Havering Council goes easy on developer of Romford flats despite additions and parking issues

A developer will be allowed to keep two extra flats it added to a residential block without permission from Havering Council.

In 2018 Hertfordshire-based developer Smith Homes Ltd won permission to add 20 flats to the top of a converted office block containing 115 flats in Romford.

However, it emerged in a planning committee meeting this week that during construction Smith Homes added an extra two flats without asking the council.

The committee granted the developer retrospective permission to keep the two flats with the agreement that an extra £40,000 would be charged in Community Infrastructure Levy, to be paid to the council.

The committee also heard that Smith Homes has not complied with a condition in the original 2015 planning application to provide 60 parking spaces, a bicycle shelter and a waste refuse shed.

Ward Councillor Joshua Chapman said: “I can’t believe that this application has been going on in various forms for this long.”

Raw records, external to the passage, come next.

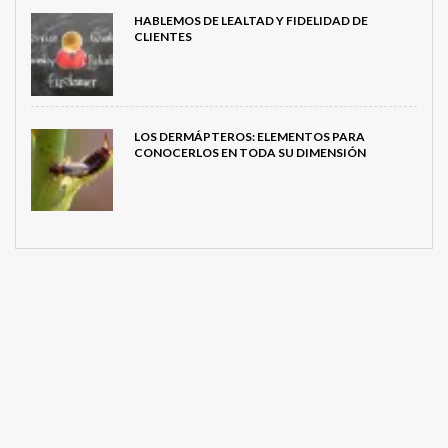
HABLEMOS DE LEALTAD Y FIDELIDAD DE
CLIENTES
LOS DERMÁPTEROS: ELEMENTOS PARA
CONOCERLOS EN TODA SU DIMENSIÓN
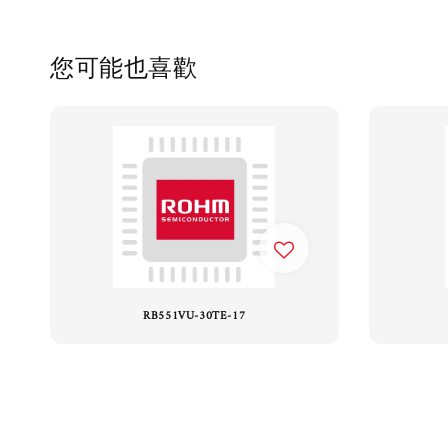
您可能也喜歡
RB551VU-30TE-17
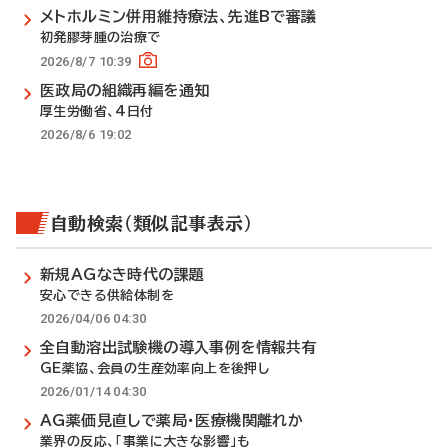
メトホルミン併用維持療法、先進Bで審議
初発膠芽腫の治療で
2026/8/7 10:39
医政局の組織再編を通知
厚生労働省、4日付
2026/8/6 19:02
自動検索（類似記事表示）
新規AGなき時代の課題
安心できる供給体制を
2026/04/06 04:30
全自動溶出試験機の導入事例を情報共有
GE薬協、会員の生産効率向上を後押し
2026/01/14 04:30
AG薬価見直しで薬局・医療機関離れか
業界の反応、「事業に大きな影響」も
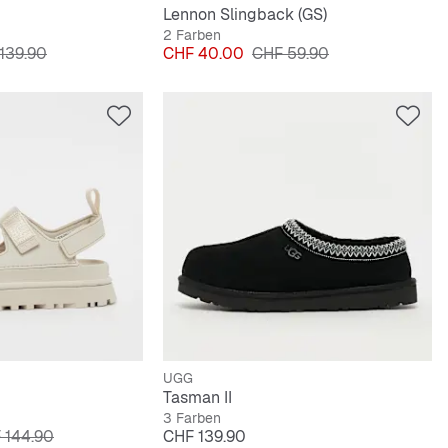
Lennon Slingback (GS)
2 Farben
nalpreis
Preis
Originalpreis
139.90
CHF 40.00
CHF 59.90
UGG
Tasman II
3 Farben
inalpreis
Preis
 144.90
CHF 139.90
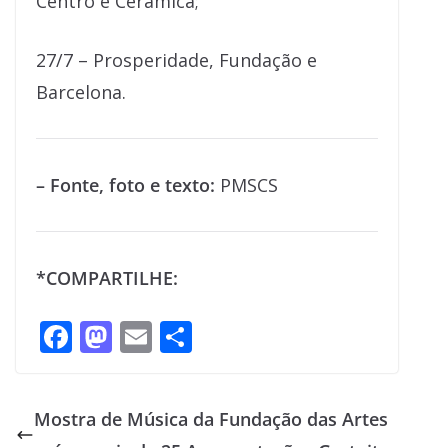
Centro e Cerâmica;
27/7 – Prosperidade, Fundação e
Barcelona.
– Fonte, foto e texto:
PMSCS
*COMPARTILHE:
F
M
E
S
ac
as
m
h
e
to
ai
ar
Mostra de Música da Fundação das Artes
b
d
l
e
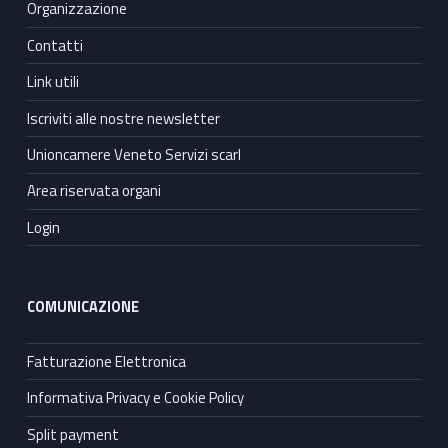
Organizzazione
Contatti
Link utili
Iscriviti alle nostre newsletter
Unioncamere Veneto Servizi scarl
Area riservata organi
Login
COMUNICAZIONE
Fatturazione Elettronica
Informativa Privacy e Cookie Policy
Split payment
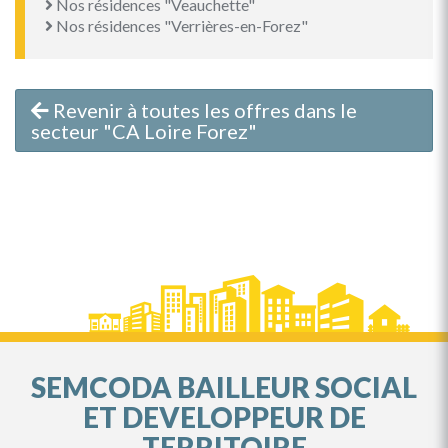
Nos résidences "Veauchette"
Nos résidences "Verrières-en-Forez"
Revenir à toutes les offres dans le
secteur "CA Loire Forez"
SEMCODA BAILLEUR SOCIAL
ET DEVELOPPEUR DE
TERRITOIRE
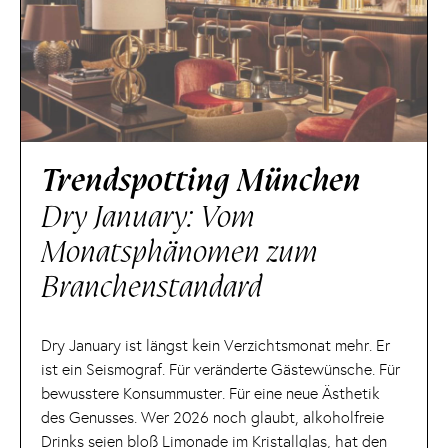
Trendspotting München
Dry January: Vom
Monatsphänomen zum
Branchenstandard
Dry January ist längst kein Verzichtsmonat mehr. Er
ist ein Seismograf. Für veränderte Gästewünsche. Für
bewusstere Konsummuster. Für eine neue Ästhetik
des Genusses. Wer 2026 noch glaubt, alkoholfreie
Drinks seien bloß Limonade im Kristallglas, hat den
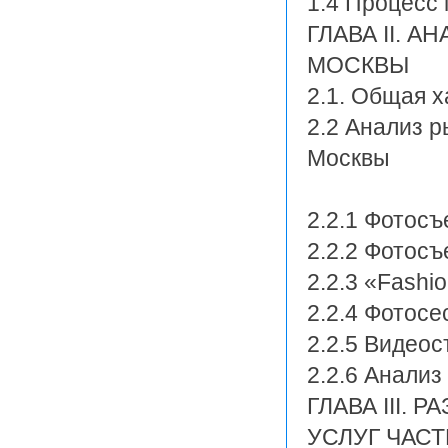
1.4 Процесс
ГЛАВА II. 
МОСКВЫ
2.1. Общая 
2.2 Анализ р
Москвы
2.2.1 Фотосъ
2.2.2 Фотос
2.2.3 «Fashi
2.2.4 Фотосе
2.2.5 Видеос
2.2.6 Анализ
ГЛАВА III.
УСЛУГ ЧАС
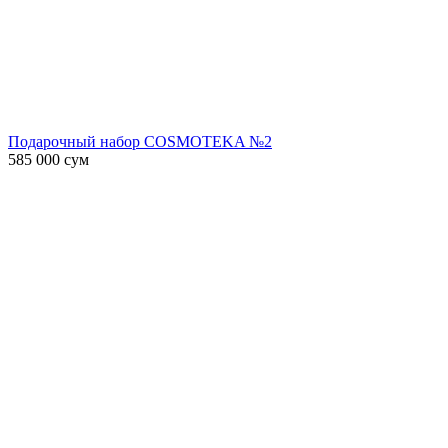
Подарочный набор COSMOTEKA №2
585 000
сум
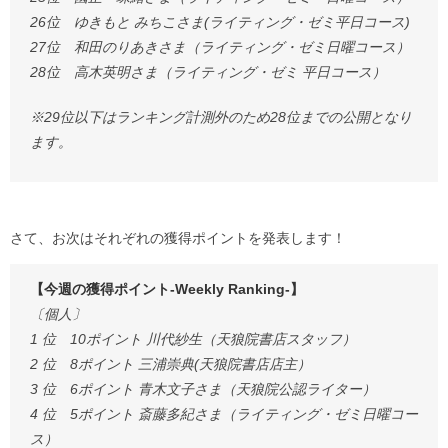
26位 ゆきもと みちこさま(ライティング・ゼミ平日コース)
27位 和田のりあきさま（ライティング・ゼミ日曜コース）
28位 高木英明さま（ライティング・ゼミ 平日コース）
※29位以下はランキング計測外のため28位までの公開となり
ます。
さて、お次はそれぞれの獲得ポイントを発表します！
【今週の獲得ポイント-Weekly Ranking-】
〔個人〕
1 位 10ポイント 川代紗生（天狼院書店スタッフ）
2 位 8ポイント 三浦崇典(天狼院書店店主）
3 位 6ポイント 青木文子さま（天狼院公認ライター）
4 位 5ポイント 斎藤多紀さま（ライティング・ゼミ日曜コー
ス）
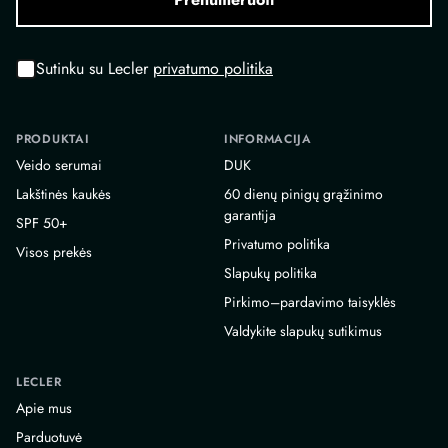
Sutinku su Lecler
privatumo politika
PRODUKTAI
INFORMACIJA
Veido serumai
DUK
Lakštinės kaukės
60 dienų pinigų grąžinimo
garantija
SPF 50+
Privatumo politika
Visos prekės
Slapukų politika
Pirkimo–pardavimo taisyklės
Valdykite slapukų sutikimus
LECLER
Apie mus
Parduotuvė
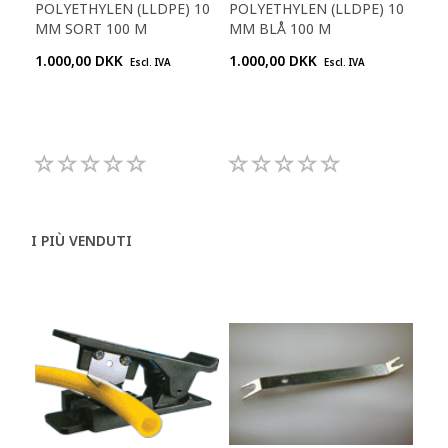
POLYETHYLEN (LLDPE) 10
POLYETHYLEN (LLDPE) 10
POL
MM SORT 100 M
MM BLÅ 100 M
5/1
1.000,00 DKK
1.000,00 DKK
1.0
Escl. IVA
Escl. IVA
I PIÙ VENDUTI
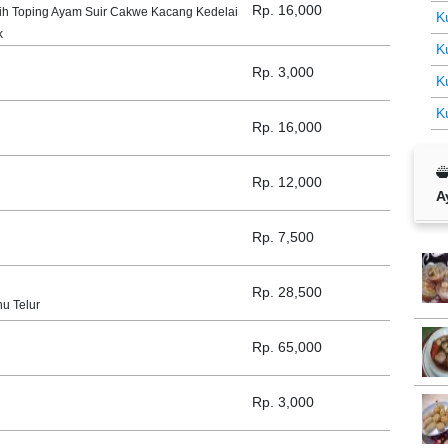
Rp. 16,000
ih Toping Ayam Suir Cakwe Kacang Kedelai
K
k
K
Rp. 3,000
K
K
Rp. 16,000
Rp. 12,000
A
Rp. 7,500
Rp. 28,500
u Telur
Rp. 65,000
Rp. 3,000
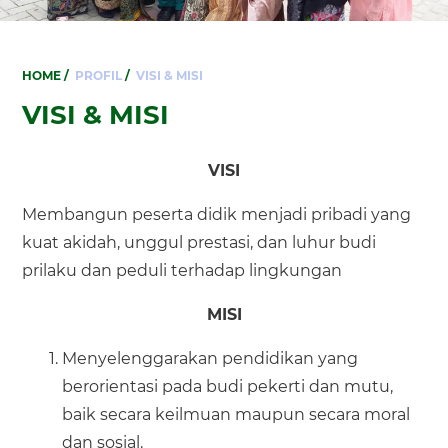
HOME
/
PROFIL
/
VISI & MISI
VISI & MISI
VISI
Membangun peserta didik menjadi pribadi yang
kuat akidah, unggul prestasi, dan luhur budi
prilaku dan peduli terhadap lingkungan
MISI
Menyelenggarakan pendidikan yang
berorientasi pada budi pekerti dan mutu,
baik secara keilmuan maupun secara moral
dan sosial.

He asked for “cast iron” assurances that residents would be treated fairly, as in the past seven years Smith Homes has “backtracked” on promises of parking.

Smith Homes has now raised its parking spaces offer to 86 and agreed to a condition that it would build a waste refuse shed, cycle storage, and remove gravel from the car park.

However, residents’ comments in the planning report allege the developer is charging an “extortionate” £1,000 a year for one space and has made them difficult to use by adding gravel to the tarmac surface.

In the past seven years, Smith Homes has made repeated planning applications linked to the car park, including a recent bid to reduce the number of spaces to 27.

Councillor Reg Whitney said: “I think it’s absolutely disgusting what these residents have to put up with… they’ve left it unused for six years hoping to get a development on the site.”

Cllr Whitney added that he did not understand why an enforcement notice issued in March this year, ordering Smith Homes to provide parking and refuse storage had still not been complied with.

In August last year, the planning report shows the developer had asked leaseholders to sign a document that claimed to “prohibit” them from objecting to any future planning applications on the car park.

In total, Smith Homes is required to pay the council £264,000 for affordable housing, £161,375 in Community Infrastructure Levy to Havering Council and £32,275 to the Greater London Authority.

The committee approved the application with five voting in favour and one voting against.